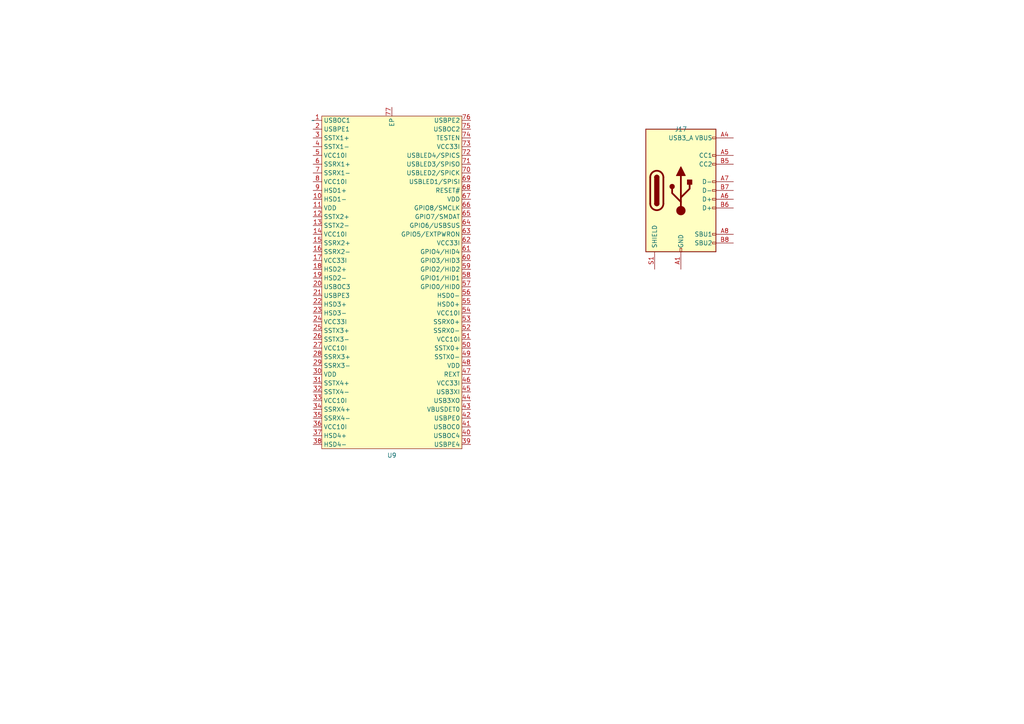
<source format=kicad_sch>
(kicad_sch (version 20230121) (generator eeschema)

  (uuid c4485bc1-909d-4f82-9ae8-2e90e2bf0aa9)

  (paper "A4")

  


  (symbol (lib_id "jetson-nano-baseboard:vl822") (at 90.805 34.925 0) (unit 1)
    (in_bom yes) (on_board yes) (dnp no) (fields_autoplaced)
    (uuid 9051ef98-904f-4150-8612-27dc2b5f9420)
    (property "Reference" "U9" (at 113.665 132.08 0)
      (effects (font (size 1.27 1.27)))
    )
    (property "Value" "~" (at 90.805 34.925 0)
      (effects (font (size 1.27 1.27)))
    )
    (property "Footprint" "JLC_Footprint:QFN-76_L9.0-W9.0-P0.40-EP6.3-TL" (at 90.805 34.925 0)
      (effects (font (size 1.27 1.27)) hide)
    )
    (property "Datasheet" "" (at 90.805 34.925 0)
      (effects (font (size 1.27 1.27)) hide)
    )
    (pin "1" (uuid 5c9bcfef-bf8a-4f1e-9386-320a1a23cac4))
    (pin "10" (uuid e3db98ff-8f36-4325-973a-324ff1e14dba))
    (pin "11" (uuid 8177bd1a-1a52-402a-a03f-3a609fd81f45))
    (pin "12" (uuid e4228a2c-a457-4125-a0f7-74a80aaf954f))
    (pin "13" (uuid 90ba5398-c1c1-417f-836a-d40e70d46752))
    (pin "14" (uuid 5c20f015-55ea-4ed9-b729-8c56391e2feb))
    (pin "15" (uuid 4b8db940-347b-4aab-9ecb-3612f68950d1))
    (pin "16" (uuid b2472cd5-6032-461d-a517-ec687ee9a07c))
    (pin "17" (uuid 12290e73-0553-42f7-a611-b4ee352a1a17))
    (pin "18" (uuid 3eb20de9-e72a-4e07-b44f-e1dcc22a1f01))
    (pin "19" (uuid 43f4ea7a-f00a-477f-8b4c-c7eab1705336))
    (pin "2" (uuid 176726ee-90b1-409a-b0b1-af22014a5be6))
    (pin "20" (uuid 66092e07-48b4-4d7e-b26a-f47cddc71203))
    (pin "21" (uuid cf3016c4-6519-4a52-a71c-a0ed3367060f))
    (pin "22" (uuid e1f23afa-e948-44c0-9148-911d552f539c))
    (pin "23" (uuid ee501a8a-f250-4445-999e-6dd2ddcb0d91))
    (pin "24" (uuid 4c5b1dc6-a51f-42cb-ab03-c4ed6aec54ae))
    (pin "25" (uuid 04c07bbd-6802-4c14-ba88-c4c7922da06f))
    (pin "26" (uuid 7a7959a5-6a5b-418f-9e60-3bbfd0266ddf))
    (pin "27" (uuid 4ecf8e34-fefa-4051-a031-134a415d85cc))
    (pin "28" (uuid 5d71b557-bf27-4be3-a808-891db1a3afcf))
    (pin "29" (uuid 92f59209-be66-4e9b-ab60-f05aa825c3c2))
    (pin "3" (uuid 7ddc5ceb-24eb-4fa6-bfb9-4db8846d6ee1))
    (pin "30" (uuid 382b4fc4-685d-4d97-ab95-f94aa41e238a))
    (pin "31" (uuid 09b3fe6d-a040-4b7d-b77c-c947c41b7bd7))
    (pin "32" (uuid bc66c300-4a94-4cbc-962e-a0b2550b278c))
    (pin "33" (uuid 18e2f330-cd5b-46e8-8884-09ae2a731752))
    (pin "34" (uuid 1ccec749-4b20-4a03-aaa9-a9fb2cabb473))
    (pin "35" (uuid b6790e47-64be-48a9-8d13-4865d18af1d4))
    (pin "36" (uuid fae03f75-db60-4d3a-8553-c8528dfaa360))
    (pin "37" (uuid 6d317b9b-5254-46be-8268-3f4c8e44890e))
    (pin "38" (uuid e21a78f0-becb-49db-a199-b0bc0523177d))
    (pin "39" (uuid 10e2090e-6804-4910-b9b5-c89fd6ae79e7))
    (pin "4" (uuid b3d426fb-5726-48e5-82ee-415f994000ba))
    (pin "40" (uuid 4c2b6e75-bfba-4acc-907c-14022251caf8))
    (pin "41" (uuid 47c5da06-fb9d-4118-a1cf-f61ef2c7848e))
    (pin "42" (uuid 96a5a1f9-90cd-4034-894d-abd8756ee2b8))
    (pin "43" (uuid 36797505-ab3a-49c6-a4d5-ea004d1498ff))
    (pin "44" (uuid f35e71c6-4d2b-4aaa-8617-1c6e157a766c))
    (pin "45" (uuid cdd43d32-e68f-4ce8-b696-80204b88cd97))
    (pin "46" (uuid 76655507-2c0c-476c-b798-3ad64857b770))
    (pin "47" (uuid 3904d17a-68f5-43cd-b247-ca77aaa7bd3a))
    (pin "48" (uuid 0a2f8358-1618-45ab-9146-42629b90a56e))
    (pin "49" (uuid 08513552-4c94-4077-8658-b77d952f0960))
    (pin "5" (uuid 6b8f3f68-1594-4199-bd05-cdf1e92664e6))
    (pin "50" (uuid baded182-123d-45df-9aee-ec2bacce74ee))
    (pin "51" (uuid b761191c-3ba9-423c-8f82-0d731404818e))
    (pin "52" (uuid 417386d3-9e0c-4631-9aab-45ec75f9cdeb))
    (pin "53" (uuid a820042e-e1c0-4d1f-a290-bbb3ab632182))
    (pin "54" (uuid da0f784d-f6c3-4bf0-9152-4356981700f2))
    (pin "55" (uuid 514315f3-2dd9-42c9-87b4-1d08c726f76f))
    (pin "56" (uuid ff1946f2-1c1a-465b-8d0e-15dcad04af43))
    (pin "57" (uuid 8132c16d-6500-4af2-86af-13417065e907))
    (pin "58" (uuid ac6f8125-b202-42c9-8e90-b8720a88c6ad))
    (pin "59" (uuid dfe9e3ee-b411-463c-8bdd-05019a81420c))
    (pin "6" (uuid 65ac936e-46f4-4f1a-bd5f-ebb8fc5051c6))
    (pin "60" (uuid 36dad9ba-e96b-45a4-aa44-4542e542fe16))
    (pin "61" (uuid fa8006e6-45d2-4ce6-b0bd-4918ea3e3ccd))
    (pin "62" (uuid edee272f-55f7-4f02-bddf-5c2399512071))
    (pin "63" (uuid 626dd6e9-bfc7-4684-a08c-c475e8c7ac6d))
    (pin "64" (uuid a1617bc1-9578-4dee-9a38-a3e15d3e4f98))
    (pin "65" (uuid e2b41060-8ce3-409b-9fb5-1ce019283aac))
    (pin "66" (uuid 52a19d71-e50d-4e9d-bb9e-8a5ea350f44a))
    (pin "67" (uuid 9c08a233-d04a-40ec-bf59-be9fa722c761))
    (pin "68" (uuid 8c42b6f1-285f-4041-a31f-9b5fa3404dd8))
    (pin "69" (uuid ad85ea23-e883-4afb-899a-8787246383ae))
    (pin "7" (uuid f5e97968-7744-4cc0-b6b6-36c4875dc9ca))
    (pin "70" (uuid 81d47914-e618-4ee0-8b2f-636fd71bbb3c))
    (pin "71" (uuid d5448093-220e-47ca-aa26-8d604116fb08))
    (pin "72" (uuid 653fa36a-dc30-430e-a477-6bd96ce0d1ec))
    (pin "73" (uuid 0a5f2594-e5b8-427f-9c66-eae5b41c92ad))
    (pin "74" (uuid f9ce79c2-6678-4878-9c3c-bbbea91824ab))
    (pin "75" (uuid 72277e8d-6a56-4bec-902f-bc054593705b))
    (pin "76" (uuid e812cdff-641f-4b27-907b-1973d10db476))
    (pin "77" (uuid 882a2695-80df-4d7d-a039-03d949ee93a0))
    (pin "8" (uuid e1a4a6d2-bf83-47f2-8df0-cc231021c4b6))
    (pin "9" (uuid b82edae1-1e0c-4ab9-bc35-ac4769b6d825))
    (instances
      (project "jetson-nano-baseboard"
        (path "/9df9f3e2-e127-4935-b743-4d95c8ce9b2e/1351d63c-aaa7-4e01-b056-98c43ca05497"
          (reference "U9") (unit 1)
        )
      )
    )
  )

  (symbol (lib_id "Connector:USB_C_Receptacle_USB2.0") (at 197.485 55.245 0) (unit 1)
    (in_bom yes) (on_board yes) (dnp no) (fields_autoplaced)
    (uuid fd8349e9-c5c6-4ccf-a508-ddfd9cf158e5)
    (property "Reference" "J17" (at 197.485 37.465 0)
      (effects (font (size 1.27 1.27)))
    )
    (property "Value" "USB3_A" (at 197.485 40.005 0)
      (effects (font (size 1.27 1.27)))
    )
    (property "Footprint" "JLC_Footprint:USB-A-TH_XUNPU_USB-303WSD-BRY" (at 201.295 55.245 0)
      (effects (font (size 1.27 1.27)) hide)
    )
    (property "Datasheet" "https://www.usb.org/sites/default/files/documents/usb_type-c.zip" (at 201.295 55.245 0)
      (effects (font (size 1.27 1.27)) hide)
    )
    (pin "A1" (uuid a84064df-02cf-409e-aac1-bdef23dee36e))
    (pin "A12" (uuid e082dfa8-63c3-41cb-b2e7-2eb549b04940))
    (pin "A4" (uuid 17c9c835-963d-47ba-885b-f861fb707d72))
    (pin "A5" (uuid 590e4374-6b34-4714-b678-6370ccee6483))
    (pin "A6" (uuid d4e8485a-c956-4c72-a4bd-204b0d9f603e))
    (pin "A7" (uuid fc848ea3-ad31-4958-b63e-d974d6546c9f))
    (pin "A8" (uuid 78ba82d6-a4dc-4179-af71-eaca9d2188aa))
    (pin "A9" (uuid af306b62-22df-4acf-8e4f-746464aa34f0))
    (pin "B1" (uuid 1988a4ad-6ed0-4d7c-a536-fff44aed9efd))
    (pin "B12" (uuid bb3b93d3-a057-40c0-85e9-df4643354161))
    (pin "B4" (uuid cf33edaf-5164-4041-8b92-78e5a92d58cf))
    (pin "B5" (uuid 757f7132-ed3d-4e5a-bdff-3ff073201a38))
    (pin "B6" (uuid daa68342-28e3-4967-a22a-e4b3f88cf855))
    (pin "B7" (uuid a76ed48c-482b-4d4c-903f-e244d22502ad))
    (pin "B8" (uuid 91117231-2337-4c3e-8b91-7c29d834efb4))
    (pin "B9" (uuid afb7060c-a4a7-4e52-a573-ecf4a6a7442a))
    (pin "S1" (uuid 516e45eb-7eb6-4422-b6ef-dda4919684ca))
    (instances
      (project "jetson-nano-baseboard"
        (path "/9df9f3e2-e127-4935-b743-4d95c8ce9b2e/1351d63c-aaa7-4e01-b056-98c43ca05497"
          (reference "J17") (unit 1)
        )
      )
    )
  )
)

</source>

▶ [Directions for this task] From the entries above, copy each line that holds "Value".

▶ [Response below]
    (property "Value" "~" (at 90.805 34.925 0)
    (property "Value" "USB3_A" (at 197.485 40.005 0)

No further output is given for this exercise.